One of President Trump’s central 2016 campaign promises was to build a wall at the southern border. That effort is now well underway, with his administration aiming to have completed 450 miles by the end of 2020.

As of late-June, 216 miles of new primary and secondary border wall have been built since January 2017.


Of that, most is in place of what CBP calls dilapidated or outdated designs. An additional 339 miles is under construction, and 183 miles in pre-construction. In construction, 311 thousand tons of steel have been used and 458 thousand cubic yards of concrete have been used.

The current wall is 30 foot high, consisting of large metal bollards, with anti-climb technology at the top of it. Officials note too that there is lighting, roads and secondary barriers nearby as well -- which makes it fundamentally different from other structures.

“When you take that down and you put in what is being built now — that is a new wall,” one official said at a briefing last year. “It’s 30 feet tall, it’s embedded in concrete, the structure is incredibly strong, it has anti-climbing techniques, it’s also got additional technology — lighting, access roads, etc so it really is a wall system. So anywhere the wall is being built, it’s new wall.”

Much of the delay of that has been because of funding, which has seen years of struggle between the administration and Congress -- including one government shutdown. Additionally, the administration cites the process of securing private land needed for new wall construction as a reason for the delay in building new wall on the border.

Critics from the right in particular have said that replacement wall is not “new wall” but the administration contends that the new wall is so dramatically different from current landing mats that can easily be crossed that it essentially acts as new wall.

On the question of funding, CBP said in April it has identified a total of $15 billion to construct a total of 753 miles of border wall system, through a combination of Pentagon and Homeland Security funding, and the Treasury Forfeiture Fund.

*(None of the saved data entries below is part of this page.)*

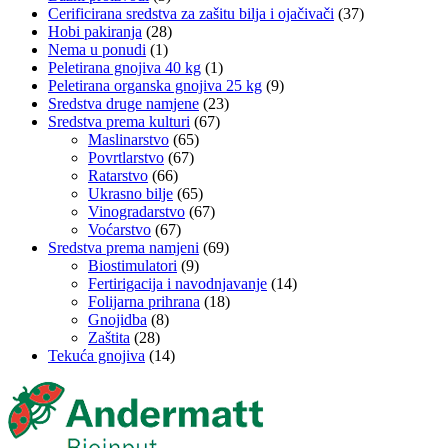
Cerificirana sredstva za zašitu bilja i ojačivači
(37)
Hobi pakiranja
(28)
Nema u ponudi
(1)
Peletirana gnojiva 40 kg
(1)
Peletirana organska gnojiva 25 kg
(9)
Sredstva druge namjene
(23)
Sredstva prema kulturi
(67)
Maslinarstvo
(65)
Povrtlarstvo
(67)
Ratarstvo
(66)
Ukrasno bilje
(65)
Vinogradarstvo
(67)
Voćarstvo
(67)
Sredstva prema namjeni
(69)
Biostimulatori
(9)
Fertirigacija i navodnjavanje
(14)
Folijarna prihrana
(18)
Gnojidba
(8)
Zaštita
(28)
Tekuća gnojiva
(14)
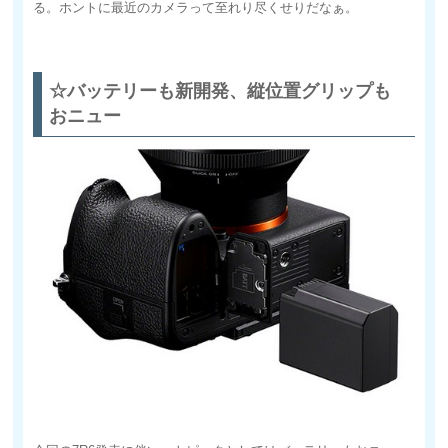
る。ホントに最近のカメラって至れり尽くせりだなぁ。
☆バッテリーも新開発、縦位置グリップも
おニュー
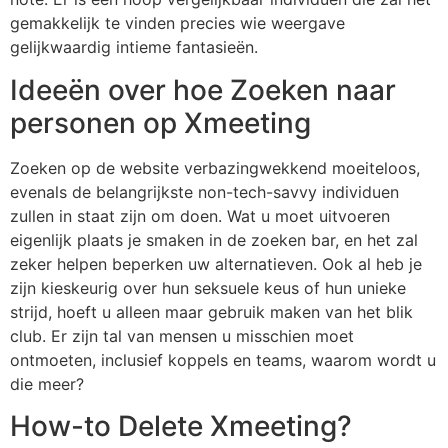
gemakkelijk te vinden precies wie weergave
gelijkwaardig intieme fantasieën.
Ideeën over hoe Zoeken naar
personen op Xmeeting
Zoeken op de website verbazingwekkend moeiteloos,
evenals de belangrijkste non-tech-savvy individuen
zullen in staat zijn om doen. Wat u moet uitvoeren
eigenlijk plaats je smaken in de zoeken bar, en het zal
zeker helpen beperken uw alternatieven. Ook al heb je
zijn kieskeurig over hun seksuele keus of hun unieke
strijd, hoeft u alleen maar gebruik maken van het blik
club. Er zijn tal van mensen u misschien moet
ontmoeten, inclusief koppels en teams, waarom wordt u
die meer?
How-to Delete Xmeeting?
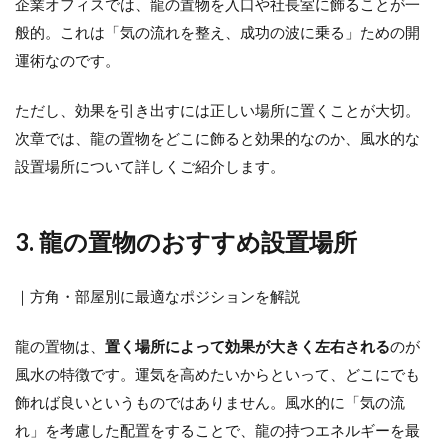
企業オフィスでは、龍の置物を入口や社長室に飾ることが一
般的。これは「気の流れを整え、成功の波に乗る」ための開
運術なのです。
ただし、効果を引き出すには正しい場所に置くことが大切。
次章では、龍の置物をどこに飾ると効果的なのか、風水的な
設置場所について詳しくご紹介します。
3. 龍の置物のおすすめ設置場所
｜方角・部屋別に最適なポジションを解説
龍の置物は、
置く場所によって効果が大きく左右される
のが
風水の特徴です。運気を高めたいからといって、どこにでも
飾れば良いというものではありません。風水的に「気の流
れ」を考慮した配置をすることで、龍の持つエネルギーを最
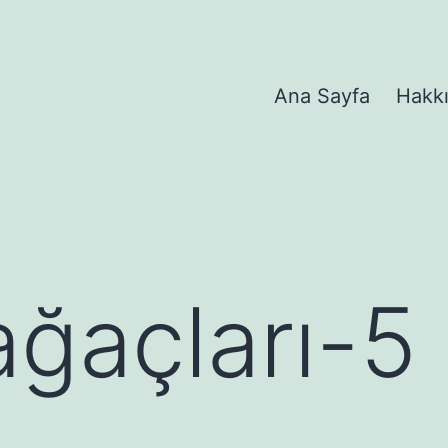
Ana Sayfa
Hakk
ağaçları-5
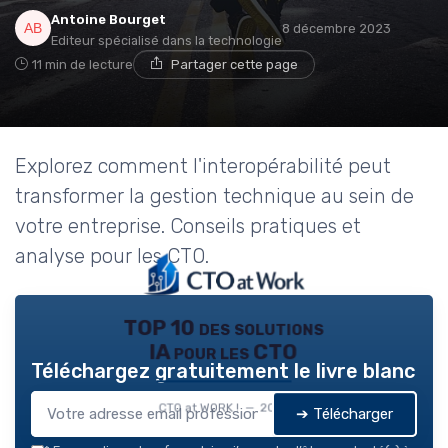
Antoine Bourget
8 décembre 2023
Editeur spécialisé dans la technologie
11 min de lecture
Partager cette page
Explorez comment l'interopérabilité peut
transformer la gestion technique au sein de
votre entreprise. Conseils pratiques et
analyse pour les CTO.
TOP 10 des solutions
IA pour les CTO
Téléchargez gratuitement le livre blanc
CTO at WORK ! — 2026
➔ Télécharger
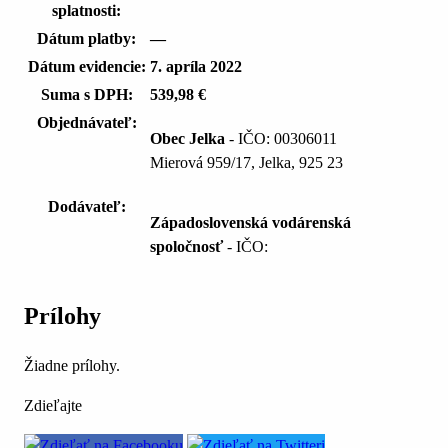
splatnosti:
Dátum platby:
—
Dátum evidencie:
7. apríla 2022
Suma s DPH:
539,98 €
Objednávateľ:
Obec Jelka
- IČO: 00306011
Mierová 959/17, Jelka, 925 23
Dodávateľ:
Západoslovenská vodárenská
spoločnosť
- IČO:
Prílohy
Žiadne prílohy.
Zdieľajte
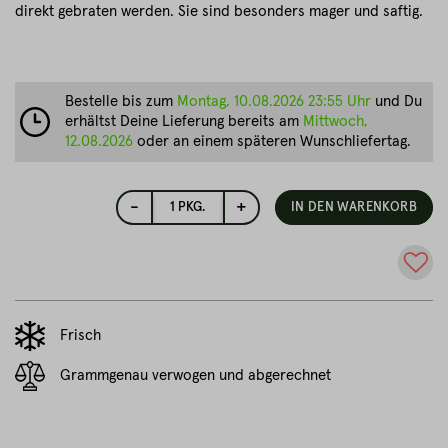
direkt gebraten werden. Sie sind besonders mager und saftig.
Bestelle bis zum
Montag, 10.08.2026 23:55 Uhr
und Du
erhältst Deine Lieferung bereits am
Mittwoch,
12.08.2026
oder an einem späteren Wunschliefertag.
-
+
1
PKG.
IN DEN WARENKORB
Frisch
Grammgenau verwogen und abgerechnet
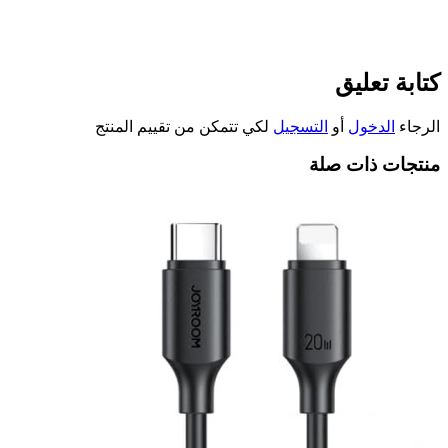
كتابة تعليق
الرجاء
الدخول
أو
التسجيل
لكي تتمكن من تقييم المنتج
منتجات ذات صلة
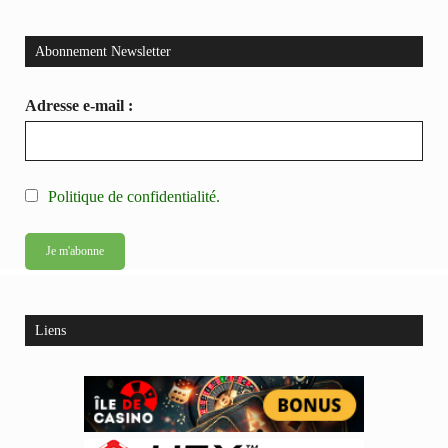
Abonnement Newsletter
Adresse e-mail :
Politique de confidentialité.
Liens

According to the agency, funding for FY 2019 includes 1.9 billion for approximately 85 miles in areas where no previous wall existed in the Rio Grande Valley sector, with the U.S. Army Corps of Engineers awarding contracts for much of that mileage in the latter part of 2019.

For FY 2020, an additional 1.3 billion has been awarded for 69 miles of new wall in the Laredo sector, also in areas where no previous barriers existed.


The Arizona Daily Star reported in April that another 74 miles is set to be built in Cochise, Pima and Santa Cruz counties. These projects are in addition to 63 miles of wall being built in Cochise and Pima counties, as well as other wall projects in Yuma County, the outlet said.

Acting CBP Commissioner Mark Morgan told Fox News in May that border wall construction had sped up since the outbreak of the coronavirus pandemic.